(Extrait du texte):
◇ ◇ ◇ ◇ ◇

GAIGNON Eugénie, Marie, Jeanne

Par Gilles Pichavant

Née le 4 juillet 1895 (?) à Pacy-sur-Eure (Eure) ; repasseuse ; socialiste unifiée, adhérente au Comité de la 3e internationale.

Fille d’Aimable Gaignon, et de Thérèse Moisan, Eugénie était en 1920, secrétaire du groupe socialiste Dieppois, militant pour la 3e internationale. Elle avait 25 ans, et habitait Saint-Aubin-sur-Scie (Seine-Inférieure), hameau de Rouxmesnil.

Le 7 mai à 4h30 du matin, sous prétexte de réprimer un complot contre la sécurité de l’État, Eugénie Gaigon fut arrêté par la police, en même temps que son père Aimable, chez qui elle habitait, Paul Briard, Alfred Roussel et Sylvain Laffargue. Ils furent incarcéré à la prison du Pollet à Dieppe. Parallèlement la police procédait des perquisitions à leur domicile, ainsi que dans le local des syndicats où le groupe socialiste conservait ses archives. Le 12 mai la police arrêtait à leur tour les cheminots André Perry, militant dieppois, et Henri Chassin, de passage à Dieppe pour la fédération, dans le cadre de la répression de la grève des cheminots.

◇ ◇ ◇ ◇ ◇

(Données extraites):
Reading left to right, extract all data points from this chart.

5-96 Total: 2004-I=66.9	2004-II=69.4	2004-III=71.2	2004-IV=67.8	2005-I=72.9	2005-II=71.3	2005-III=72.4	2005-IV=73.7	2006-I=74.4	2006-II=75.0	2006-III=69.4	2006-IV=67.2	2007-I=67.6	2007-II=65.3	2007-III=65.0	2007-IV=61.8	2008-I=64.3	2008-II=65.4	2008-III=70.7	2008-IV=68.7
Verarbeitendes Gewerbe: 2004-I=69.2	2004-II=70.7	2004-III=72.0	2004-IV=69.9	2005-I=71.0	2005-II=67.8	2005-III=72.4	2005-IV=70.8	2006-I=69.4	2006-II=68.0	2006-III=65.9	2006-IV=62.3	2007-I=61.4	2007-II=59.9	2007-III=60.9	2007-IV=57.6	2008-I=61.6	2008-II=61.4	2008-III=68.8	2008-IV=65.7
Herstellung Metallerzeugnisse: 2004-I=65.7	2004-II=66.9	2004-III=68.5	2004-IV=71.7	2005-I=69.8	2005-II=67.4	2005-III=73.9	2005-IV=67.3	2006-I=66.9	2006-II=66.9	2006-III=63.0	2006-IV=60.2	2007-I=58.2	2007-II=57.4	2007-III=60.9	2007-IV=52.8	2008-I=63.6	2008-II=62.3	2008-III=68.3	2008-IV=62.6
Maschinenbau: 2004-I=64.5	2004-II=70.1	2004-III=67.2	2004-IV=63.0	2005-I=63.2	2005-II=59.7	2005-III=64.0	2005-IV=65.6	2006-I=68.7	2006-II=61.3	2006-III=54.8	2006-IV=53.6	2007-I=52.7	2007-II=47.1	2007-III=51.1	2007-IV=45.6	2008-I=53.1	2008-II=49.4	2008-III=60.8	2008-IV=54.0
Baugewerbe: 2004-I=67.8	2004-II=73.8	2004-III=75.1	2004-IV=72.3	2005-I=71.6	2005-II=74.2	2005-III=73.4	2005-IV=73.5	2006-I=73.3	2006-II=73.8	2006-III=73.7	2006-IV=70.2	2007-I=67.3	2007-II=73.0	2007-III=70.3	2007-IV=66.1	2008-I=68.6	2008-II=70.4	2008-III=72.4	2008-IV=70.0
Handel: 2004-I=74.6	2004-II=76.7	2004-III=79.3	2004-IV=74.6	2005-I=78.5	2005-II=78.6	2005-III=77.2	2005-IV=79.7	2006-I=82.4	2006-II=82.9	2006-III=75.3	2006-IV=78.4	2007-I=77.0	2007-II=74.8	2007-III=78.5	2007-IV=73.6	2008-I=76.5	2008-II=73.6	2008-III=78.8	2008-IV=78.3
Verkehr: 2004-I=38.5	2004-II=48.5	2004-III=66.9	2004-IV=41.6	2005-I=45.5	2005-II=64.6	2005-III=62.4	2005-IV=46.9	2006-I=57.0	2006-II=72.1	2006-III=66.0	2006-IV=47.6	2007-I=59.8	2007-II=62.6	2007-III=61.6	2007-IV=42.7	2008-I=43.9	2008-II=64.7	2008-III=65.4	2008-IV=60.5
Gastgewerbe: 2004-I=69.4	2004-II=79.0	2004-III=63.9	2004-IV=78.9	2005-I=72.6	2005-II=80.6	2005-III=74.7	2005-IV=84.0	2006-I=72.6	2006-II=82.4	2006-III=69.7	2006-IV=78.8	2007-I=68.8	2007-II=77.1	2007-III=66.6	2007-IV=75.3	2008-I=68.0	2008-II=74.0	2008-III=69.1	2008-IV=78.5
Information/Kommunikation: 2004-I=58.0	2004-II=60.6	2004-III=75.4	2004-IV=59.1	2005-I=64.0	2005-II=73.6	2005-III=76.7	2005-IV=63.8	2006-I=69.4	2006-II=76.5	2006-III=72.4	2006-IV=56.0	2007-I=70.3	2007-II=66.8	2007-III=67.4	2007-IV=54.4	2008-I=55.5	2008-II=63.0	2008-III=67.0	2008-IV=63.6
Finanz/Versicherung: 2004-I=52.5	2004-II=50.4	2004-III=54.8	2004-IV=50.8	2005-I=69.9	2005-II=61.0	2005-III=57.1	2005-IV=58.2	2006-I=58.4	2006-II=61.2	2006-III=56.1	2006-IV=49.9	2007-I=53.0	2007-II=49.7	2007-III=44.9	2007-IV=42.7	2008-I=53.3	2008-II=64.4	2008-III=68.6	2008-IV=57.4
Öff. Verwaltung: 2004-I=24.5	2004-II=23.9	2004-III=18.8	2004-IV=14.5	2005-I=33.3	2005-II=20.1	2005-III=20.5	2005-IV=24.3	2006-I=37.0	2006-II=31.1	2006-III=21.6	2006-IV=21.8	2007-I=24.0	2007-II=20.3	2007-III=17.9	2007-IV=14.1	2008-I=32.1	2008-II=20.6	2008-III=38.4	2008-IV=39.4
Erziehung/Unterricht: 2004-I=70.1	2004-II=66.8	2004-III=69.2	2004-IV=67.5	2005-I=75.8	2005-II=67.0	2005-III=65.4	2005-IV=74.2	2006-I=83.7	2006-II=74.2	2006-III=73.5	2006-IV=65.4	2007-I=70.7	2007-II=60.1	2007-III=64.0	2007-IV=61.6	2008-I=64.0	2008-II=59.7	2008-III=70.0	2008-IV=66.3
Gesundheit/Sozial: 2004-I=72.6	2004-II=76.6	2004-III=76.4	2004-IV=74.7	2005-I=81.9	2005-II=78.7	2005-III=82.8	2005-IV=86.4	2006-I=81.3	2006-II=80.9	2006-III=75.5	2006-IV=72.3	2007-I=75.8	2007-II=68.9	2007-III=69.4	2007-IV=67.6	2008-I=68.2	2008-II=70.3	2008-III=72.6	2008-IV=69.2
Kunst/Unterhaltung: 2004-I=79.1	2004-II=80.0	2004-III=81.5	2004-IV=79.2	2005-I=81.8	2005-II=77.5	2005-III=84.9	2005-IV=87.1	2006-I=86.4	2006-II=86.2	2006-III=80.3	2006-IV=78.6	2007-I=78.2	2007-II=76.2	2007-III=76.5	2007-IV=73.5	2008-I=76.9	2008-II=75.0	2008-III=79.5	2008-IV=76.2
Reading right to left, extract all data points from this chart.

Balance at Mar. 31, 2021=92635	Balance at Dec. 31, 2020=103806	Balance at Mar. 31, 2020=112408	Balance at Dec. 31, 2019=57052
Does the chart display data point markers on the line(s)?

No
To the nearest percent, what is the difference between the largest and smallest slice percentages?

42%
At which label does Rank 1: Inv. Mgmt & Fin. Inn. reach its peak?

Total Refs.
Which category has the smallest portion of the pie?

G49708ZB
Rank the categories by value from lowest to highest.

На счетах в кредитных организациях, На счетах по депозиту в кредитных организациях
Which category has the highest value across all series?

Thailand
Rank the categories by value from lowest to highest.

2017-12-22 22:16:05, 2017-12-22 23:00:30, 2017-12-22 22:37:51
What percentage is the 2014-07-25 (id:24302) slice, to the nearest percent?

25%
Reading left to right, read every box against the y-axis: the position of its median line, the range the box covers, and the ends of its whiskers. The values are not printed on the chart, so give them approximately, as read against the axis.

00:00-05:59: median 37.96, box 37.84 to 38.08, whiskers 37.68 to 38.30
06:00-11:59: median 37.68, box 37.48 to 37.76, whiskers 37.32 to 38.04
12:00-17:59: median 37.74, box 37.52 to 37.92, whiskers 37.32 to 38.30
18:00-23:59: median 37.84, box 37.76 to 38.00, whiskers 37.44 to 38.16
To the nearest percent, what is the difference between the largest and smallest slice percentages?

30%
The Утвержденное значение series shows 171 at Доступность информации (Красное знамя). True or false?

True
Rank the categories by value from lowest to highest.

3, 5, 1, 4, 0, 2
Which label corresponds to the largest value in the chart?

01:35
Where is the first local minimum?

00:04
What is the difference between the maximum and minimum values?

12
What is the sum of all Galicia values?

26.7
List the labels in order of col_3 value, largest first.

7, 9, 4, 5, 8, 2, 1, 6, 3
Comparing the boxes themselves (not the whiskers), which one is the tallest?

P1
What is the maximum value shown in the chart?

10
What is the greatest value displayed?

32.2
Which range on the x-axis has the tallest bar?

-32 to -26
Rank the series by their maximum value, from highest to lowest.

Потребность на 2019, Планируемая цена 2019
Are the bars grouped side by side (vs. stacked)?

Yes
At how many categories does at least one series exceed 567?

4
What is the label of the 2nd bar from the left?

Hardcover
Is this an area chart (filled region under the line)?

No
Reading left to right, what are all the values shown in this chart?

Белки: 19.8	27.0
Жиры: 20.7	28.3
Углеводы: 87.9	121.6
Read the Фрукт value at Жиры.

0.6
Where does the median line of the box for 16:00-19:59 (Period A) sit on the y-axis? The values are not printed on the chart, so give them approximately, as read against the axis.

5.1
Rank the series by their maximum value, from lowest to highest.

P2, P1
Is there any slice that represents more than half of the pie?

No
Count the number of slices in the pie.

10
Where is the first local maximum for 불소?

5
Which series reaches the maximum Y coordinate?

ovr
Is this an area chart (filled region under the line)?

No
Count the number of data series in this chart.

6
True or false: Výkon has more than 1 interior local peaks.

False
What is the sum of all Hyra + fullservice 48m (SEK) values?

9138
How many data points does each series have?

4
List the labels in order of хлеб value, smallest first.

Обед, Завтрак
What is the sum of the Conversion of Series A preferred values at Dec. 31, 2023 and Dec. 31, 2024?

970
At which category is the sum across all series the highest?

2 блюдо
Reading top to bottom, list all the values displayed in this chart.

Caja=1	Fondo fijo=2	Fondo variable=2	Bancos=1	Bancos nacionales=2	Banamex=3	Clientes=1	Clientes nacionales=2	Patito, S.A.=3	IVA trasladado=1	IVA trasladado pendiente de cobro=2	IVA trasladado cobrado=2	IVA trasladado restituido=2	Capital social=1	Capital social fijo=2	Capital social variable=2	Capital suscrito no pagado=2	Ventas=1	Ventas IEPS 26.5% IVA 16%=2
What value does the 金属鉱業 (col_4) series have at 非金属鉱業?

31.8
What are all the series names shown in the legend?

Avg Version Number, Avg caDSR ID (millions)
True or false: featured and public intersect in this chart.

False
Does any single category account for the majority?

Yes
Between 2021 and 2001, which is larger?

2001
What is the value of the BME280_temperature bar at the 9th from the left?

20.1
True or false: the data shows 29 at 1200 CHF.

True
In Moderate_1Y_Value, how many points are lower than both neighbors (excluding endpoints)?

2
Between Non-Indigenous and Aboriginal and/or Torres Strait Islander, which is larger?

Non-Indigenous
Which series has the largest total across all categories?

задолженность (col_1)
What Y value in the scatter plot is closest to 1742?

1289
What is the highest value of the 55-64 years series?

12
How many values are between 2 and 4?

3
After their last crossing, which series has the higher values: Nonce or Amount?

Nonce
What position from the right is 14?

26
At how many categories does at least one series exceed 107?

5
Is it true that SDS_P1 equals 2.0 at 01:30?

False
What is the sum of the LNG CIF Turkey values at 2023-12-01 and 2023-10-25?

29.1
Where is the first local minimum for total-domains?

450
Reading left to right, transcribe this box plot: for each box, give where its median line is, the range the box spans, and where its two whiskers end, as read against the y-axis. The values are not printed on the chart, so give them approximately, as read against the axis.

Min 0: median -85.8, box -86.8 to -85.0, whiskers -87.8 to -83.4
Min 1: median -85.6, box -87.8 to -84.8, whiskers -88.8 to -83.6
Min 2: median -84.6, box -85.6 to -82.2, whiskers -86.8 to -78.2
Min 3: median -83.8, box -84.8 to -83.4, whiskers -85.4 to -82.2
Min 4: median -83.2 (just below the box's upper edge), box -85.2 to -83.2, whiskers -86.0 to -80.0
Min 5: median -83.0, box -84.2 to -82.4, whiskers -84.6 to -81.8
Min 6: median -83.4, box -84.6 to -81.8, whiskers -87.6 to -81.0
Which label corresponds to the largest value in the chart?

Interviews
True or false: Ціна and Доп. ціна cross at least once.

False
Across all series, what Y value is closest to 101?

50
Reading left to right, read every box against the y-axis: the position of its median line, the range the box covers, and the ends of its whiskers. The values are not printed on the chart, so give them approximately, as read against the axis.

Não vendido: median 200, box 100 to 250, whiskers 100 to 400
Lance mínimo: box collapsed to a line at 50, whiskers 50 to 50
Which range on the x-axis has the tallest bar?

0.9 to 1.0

◇ ◇ ◇ ◇ ◇

(Consigne): Prolongez la notice biographique d'Eugénie Gaignon à partir de la phrase qui la termine, celle sur l'arrestation d'André Perry et d'Henri Chassin.

(Production attendue):
Tous étaient socialistes, tous avaient adhéré au Comité de la 3e internationale. Léonie Kauffmann, militante parisienne, fut elle aussi inquiétée, et l’on perquisitionna chez elle. En mai 1919, alors qu’elle était en villégiature à Dieppe, elle avait organisée une réunion à Dieppe, au cours de laquelle un grand nombre des arrêtés avaient adhéré au comité et créé une section locale. On rechercha en vain Alexandre Offenberger*, militant d’origine roumaine, que la police qualifia d’anarchiste, alors qu’il était connu par les militants arrêtés comme socialiste. Il était intervenu dans cette réunion. Alexandre était l’ami d’Eugénie Gaignon, et avait vécu quelques temps avec elle, chez les parents de celle-ci. Cela valut à Eugénie, ainsi qu’à son père, l’attribution par la police du qualificatif de "mœurs douteuse".

Le bruit courut à Dieppe que les militants arrêtés voulaient constituer un soviet local, et qu’une liste de personnes, à arrêter en cas de Révolution, avait été saisie chez Paul Briard. En réalité tout était faux. La police ne trouva rien, et l’accusation de complot contre la sûreté de l’État s’effondra.

Le 3 octobre 1920, le procureur prononça un non-lieu sur l’accusation de complot contre la sécurité de l’État, et des menées anarchistes. Mais Paul Briard resta poursuivi pour avoir vendu une brochure de Jacques Sadoul* à l’entrée d’un meeting le 16 avril 1920. (voir Paul Briard)

D’après sa notice individuelle, elle avait les cheveux châtains, les yeux châtains clairs, menton rond, visage ovale, bouche petite. Elle mesurait 1m 64, et était de corpulence forte.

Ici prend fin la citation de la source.